(Collected data)
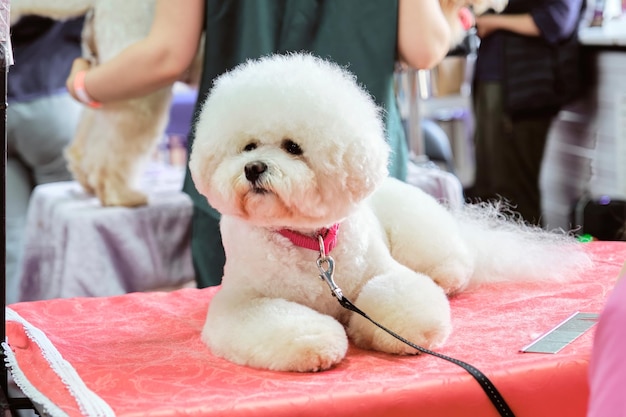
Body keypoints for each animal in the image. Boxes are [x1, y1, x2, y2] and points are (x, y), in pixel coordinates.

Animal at [189, 53, 588, 372]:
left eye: (293, 147)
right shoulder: (243, 303)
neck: (309, 241)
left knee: (449, 261)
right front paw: (317, 342)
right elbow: (281, 319)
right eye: (248, 146)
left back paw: (448, 275)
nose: (253, 168)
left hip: (420, 232)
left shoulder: (381, 272)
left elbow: (398, 295)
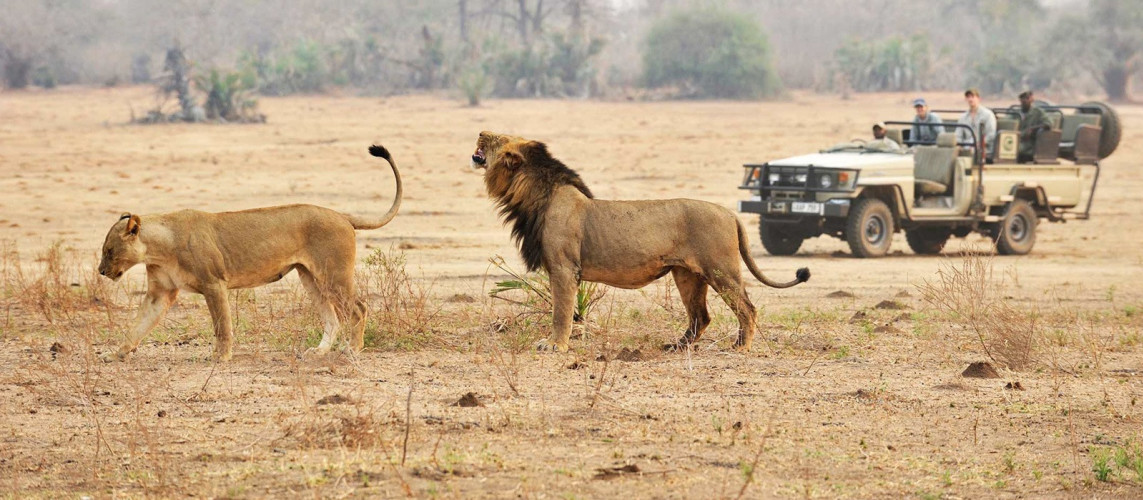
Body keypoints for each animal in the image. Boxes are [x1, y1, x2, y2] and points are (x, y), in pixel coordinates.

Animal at [97, 145, 402, 362]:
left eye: (109, 250)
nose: (101, 271)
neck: (158, 249)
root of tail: (341, 215)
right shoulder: (160, 293)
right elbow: (139, 324)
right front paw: (117, 352)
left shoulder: (214, 283)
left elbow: (222, 325)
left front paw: (221, 357)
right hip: (310, 277)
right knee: (331, 316)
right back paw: (319, 351)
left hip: (333, 273)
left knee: (359, 308)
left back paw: (352, 350)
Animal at [471, 131, 810, 352]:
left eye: (497, 138)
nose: (481, 131)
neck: (533, 194)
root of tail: (730, 213)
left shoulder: (564, 269)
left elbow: (561, 311)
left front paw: (555, 345)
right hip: (688, 275)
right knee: (701, 316)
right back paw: (677, 346)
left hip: (720, 270)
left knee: (747, 308)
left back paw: (740, 347)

§ Problem to work on
Look above for the line with "left shoulder: (214, 283)"; retype exactly that line, every line after it up to the line with "right back paw: (677, 346)", and that line too, nothing else.

§ Final answer
left shoulder: (214, 283)
left elbow: (222, 325)
left front paw: (221, 357)
right hip: (310, 277)
right knee: (331, 316)
right back paw: (319, 351)
left hip: (333, 273)
left knee: (359, 308)
left back paw: (352, 350)
Animal at [471, 131, 810, 352]:
left eye: (497, 138)
nose: (481, 131)
neck: (533, 194)
root of tail: (730, 213)
left shoulder: (564, 269)
left elbow: (561, 311)
left front paw: (555, 345)
right hip: (688, 275)
right knee: (701, 316)
right back paw: (677, 346)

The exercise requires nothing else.